- DIRECTIONS FOR THIS TASK: When you transcribe the entries below, begin at their first line and stop after the line containing "faire artisanal d'une manière personnelle et"; pictures stay out.

- INPUT:
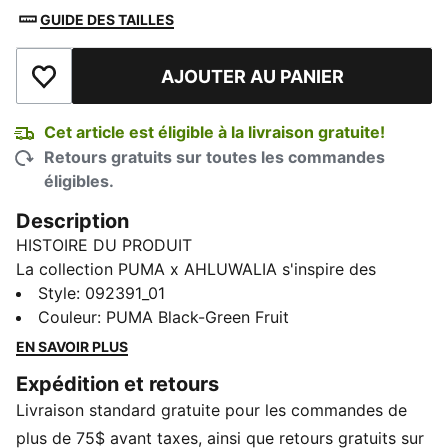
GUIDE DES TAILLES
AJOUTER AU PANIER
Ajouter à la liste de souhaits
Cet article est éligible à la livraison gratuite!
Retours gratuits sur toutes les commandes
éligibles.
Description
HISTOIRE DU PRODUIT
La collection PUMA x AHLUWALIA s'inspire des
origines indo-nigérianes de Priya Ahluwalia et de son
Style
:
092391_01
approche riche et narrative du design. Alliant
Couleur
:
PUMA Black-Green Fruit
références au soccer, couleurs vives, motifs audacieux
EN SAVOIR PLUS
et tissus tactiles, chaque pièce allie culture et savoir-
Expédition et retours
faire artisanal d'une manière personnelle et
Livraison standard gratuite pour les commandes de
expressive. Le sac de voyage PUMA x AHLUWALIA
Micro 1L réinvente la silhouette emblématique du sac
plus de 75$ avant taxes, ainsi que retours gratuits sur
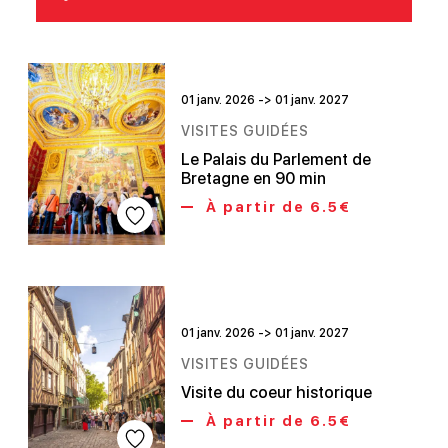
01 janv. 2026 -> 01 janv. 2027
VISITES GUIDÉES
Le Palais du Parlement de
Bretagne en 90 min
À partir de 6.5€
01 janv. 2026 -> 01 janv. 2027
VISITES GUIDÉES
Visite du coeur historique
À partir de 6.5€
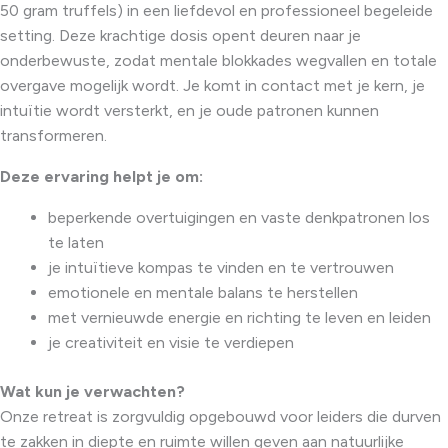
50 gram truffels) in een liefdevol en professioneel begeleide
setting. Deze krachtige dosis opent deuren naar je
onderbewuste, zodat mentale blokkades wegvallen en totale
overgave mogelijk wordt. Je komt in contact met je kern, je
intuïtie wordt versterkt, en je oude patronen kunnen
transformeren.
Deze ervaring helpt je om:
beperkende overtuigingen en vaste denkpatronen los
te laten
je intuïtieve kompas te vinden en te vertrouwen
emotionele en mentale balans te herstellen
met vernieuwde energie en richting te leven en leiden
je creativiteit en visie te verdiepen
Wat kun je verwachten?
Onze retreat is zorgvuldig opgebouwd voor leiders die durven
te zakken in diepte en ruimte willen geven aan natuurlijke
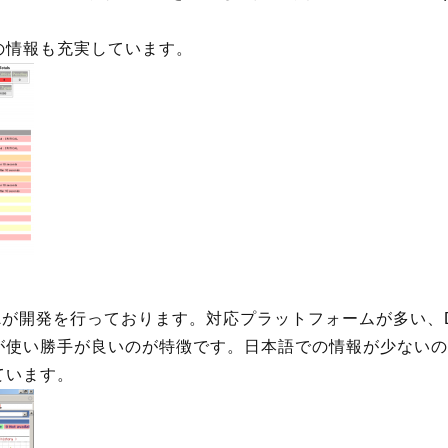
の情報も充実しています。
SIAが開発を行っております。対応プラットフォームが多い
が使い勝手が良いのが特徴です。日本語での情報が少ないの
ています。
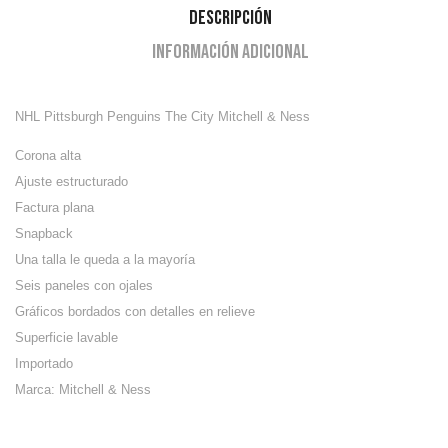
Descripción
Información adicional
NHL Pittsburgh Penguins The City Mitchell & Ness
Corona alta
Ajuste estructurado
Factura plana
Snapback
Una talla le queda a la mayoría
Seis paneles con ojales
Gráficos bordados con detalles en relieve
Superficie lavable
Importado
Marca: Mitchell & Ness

- RESULT OF THE EXERCISE:
GUIDE DES TAILLES
AJOUTER AU PANIER
Ajouter à la liste de souhaits
Cet article est éligible à la livraison gratuite!
Retours gratuits sur toutes les commandes
éligibles.
Description
HISTOIRE DU PRODUIT
La collection PUMA x AHLUWALIA s'inspire des
origines indo-nigérianes de Priya Ahluwalia et de son
Style
:
092391_01
approche riche et narrative du design. Alliant
Couleur
:
PUMA Black-Green Fruit
références au soccer, couleurs vives, motifs audacieux
EN SAVOIR PLUS
et tissus tactiles, chaque pièce allie culture et savoir-
Expédition et retours
faire artisanal d'une manière personnelle et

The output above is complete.